Luego de dejar el cacharro montado sobre una acera colindante con el nuevo edificio de la CANTV, se introdujo en la arepera. El apetito lo acuciaba. «Me está matando Ambrosio Plaza... Así decía el pobre Sojito.» El establecimiento comunicaba, a través de una falsa antepuerta de roble, con un bar de ficheras, también propiedad del papá de Pedrarias, a quien no se veía por todo eso. «A lo mejor vendió», caviló, mordisqueando una de jamón con queso Kraft, rociada con sorbos esporádicos a una lata de Malta Caracas, no tan fría como hubiera sido más de su gusto, deseando replegar el agobiante y pastoso calor magnificado por el desmayado rotar del ventilador de techo que ni siquiera era capaz de espantar las moscas. Una sonrisa de tablero de damas aderezada de una interesada y pícara mirada lo indujo a observar por sobre la antepuerta. Era una delgaducha y avejentada mulata, de senos de chiva, buscando conectar, quizá, su primer cliente del día. «Me vio cara de gandolero.» Esquivó el acoso y se concentró en la arepa. No pudo evitar un eructo bien sonoro matizado con una vulgaridad que hizo que los otros parroquianos se le quedaran viendo, extrañados y como adjetivándolo: «¡Ah, bicho raro!»
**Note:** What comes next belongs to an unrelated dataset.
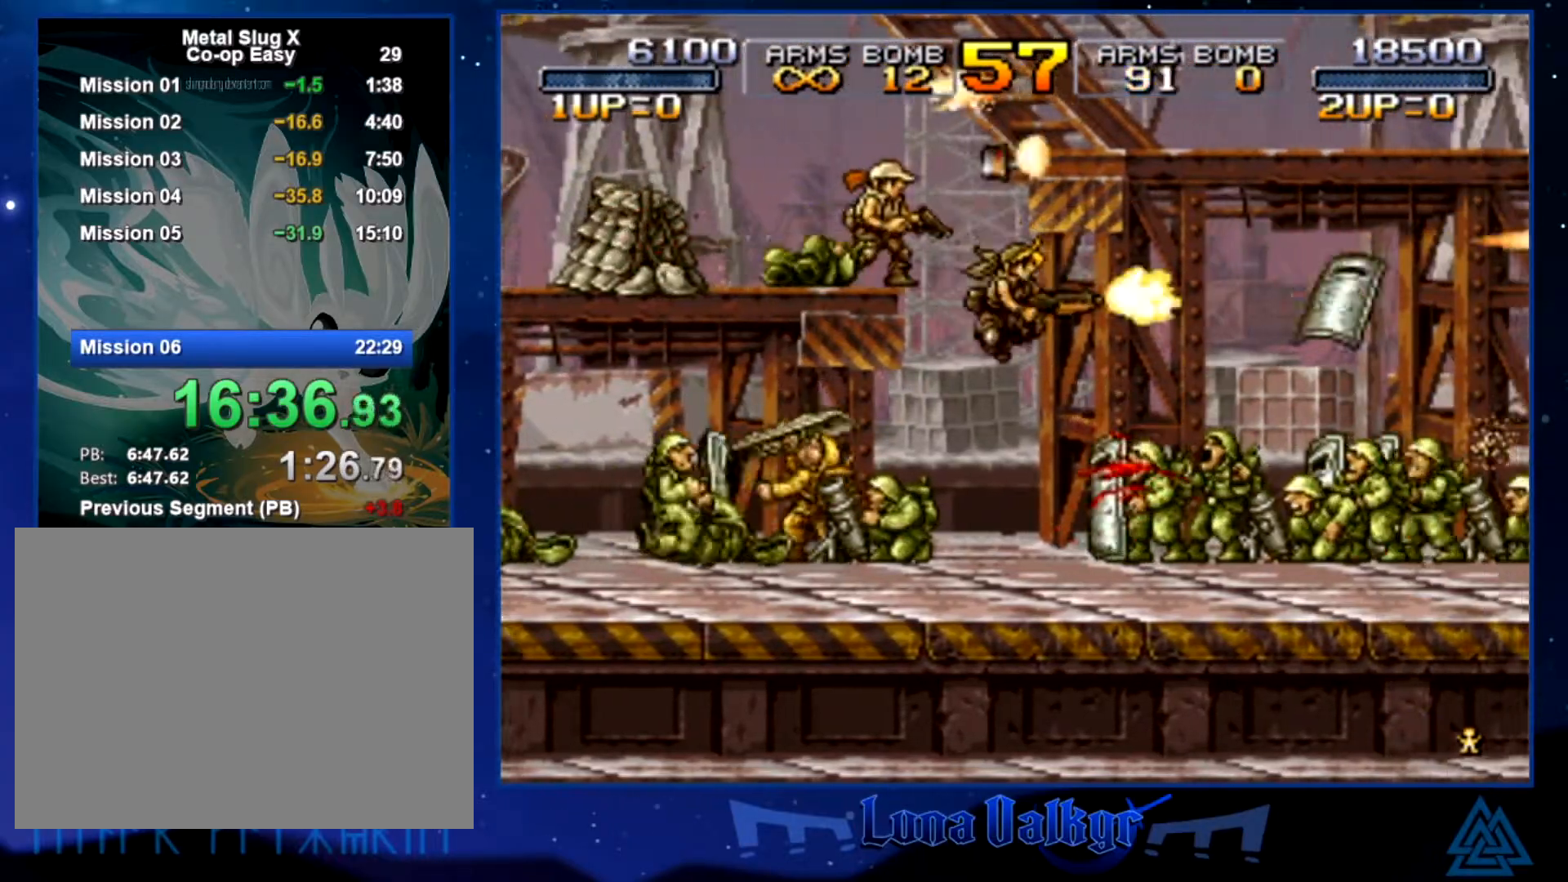
{"buttons": [], "left_stick": "left", "events": [[33, "SQUARE", "up"], [100, "SQUARE", "down"], [200, "SQUARE", "up"], [266, "SQUARE", "down"], [367, "SQUARE", "up"], [433, "SQUARE", "down"], [500, "SQUARE", "up"]]}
Ya satisfecho, se aprestó a rendir el postrer adiós a su amigo de adolescencia, ex-condiscípulo en las aulas del padre Carrasco y ex-compañero de correrías en el ruidoso grupo de música progresiva «Los Enigmáticos». Con casi tres años de ausencia de Miguaque se extrañaba de ir topándose con caras pertenecientes al ayer quienes, ni por asomo, daban muestras de haberle reconocido. No sabía todavía qué le había impulsado a volver a este rincón de los sueños desmembrados de su pubertad. Sobre todas las cosas, temía en lo más recóndito volver a encontrarse, así fuera de lejitos, con Julia. No sabía cómo reaccionaría, si volverían a aflorar las viejas culpabilidades o, si por el contrario, todo estaría ya olvidado y sepultado.
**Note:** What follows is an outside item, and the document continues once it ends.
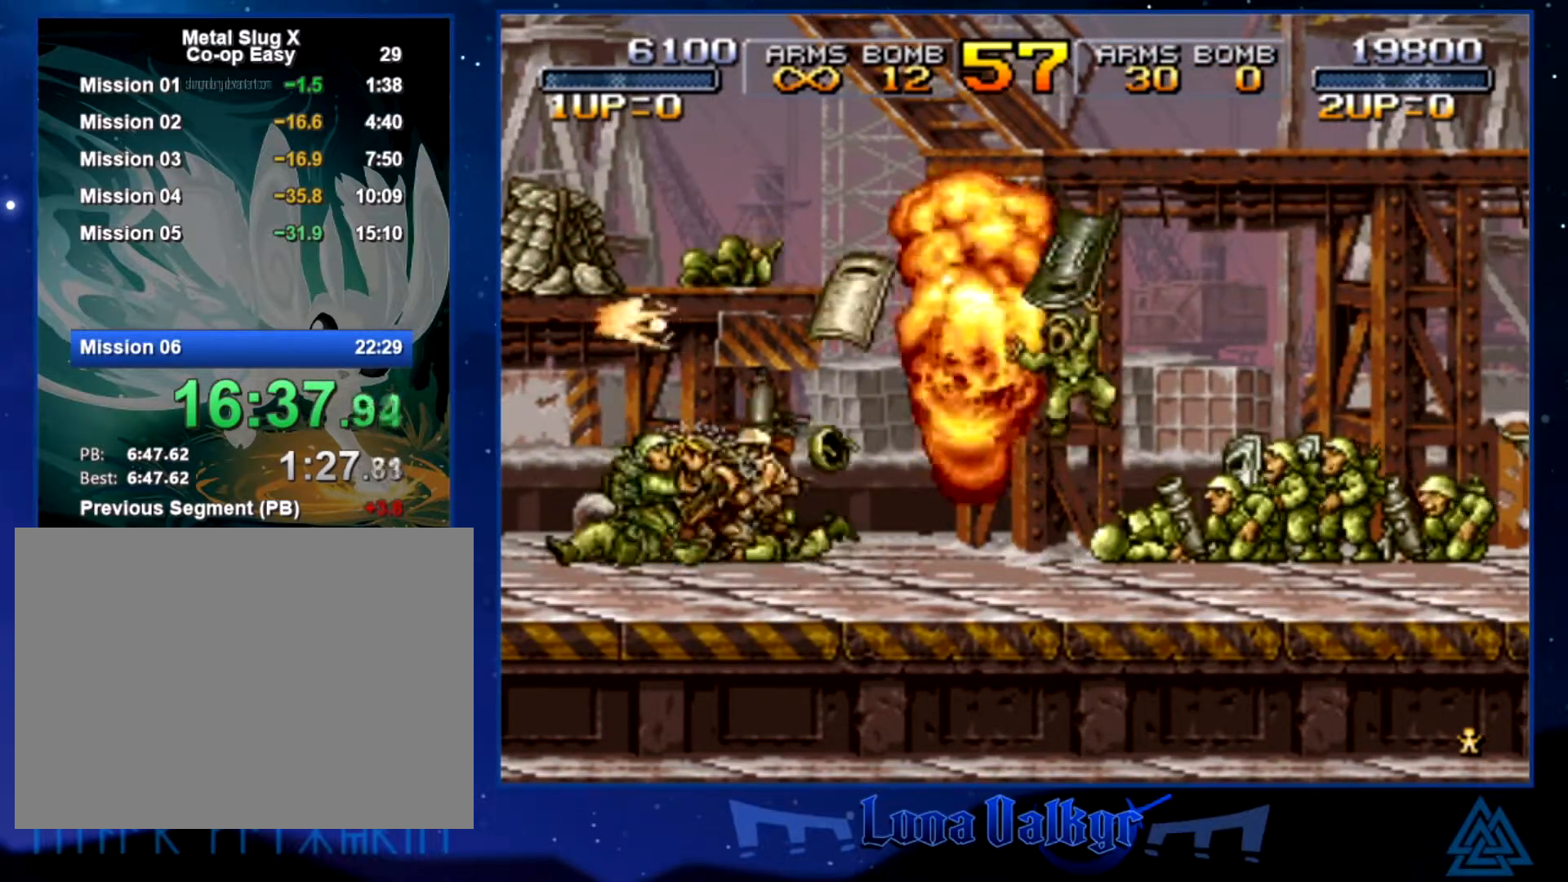
{"buttons": ["SQUARE"], "left_stick": "right", "events": [[33, "left_stick", "right"], [133, "SQUARE", "down"], [266, "SQUARE", "up"], [300, "SQUARE", "down"], [400, "SQUARE", "up"], [467, "SQUARE", "down"]]}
Había bastante gente a la entrada de la vieja casona de resquebrajadas tejas y desconchadas paredes donde siempre habían habitado los Sojo. Siguió identificando rostros del pretérito pero nadie reparaba en él, como si fuera transparente.
Penetró al interior. La atmósfera era sofocante, agravada aún más por los ventiladores de pie provistos, seguramente, por la funeraria, arrojadores impenitentes de chorros de aire candente en impregnado de gotas lívidas de sudor.
El catafalco se hallaba en el centro del salón, a pocos pasos de donde estaban sentados el tío Cándido, con su expresión lampiña y feminoide, y Elena. «La mamá de mi mejor amigo», pensó, atisbando su presencia de danta errabunda en jardines ensalmados. Todavía quedaban rastros de aquel ayer esplendoroso. Su faz era inescrutable, como si fuera una esfinge habituada a las notas de la muerte. Sintió unas tenazas en el bajo vientre cuando Elena lo reconoció a través de la maraña capilar. Gonzalo eludió la mirada y se aproximó al ataúd.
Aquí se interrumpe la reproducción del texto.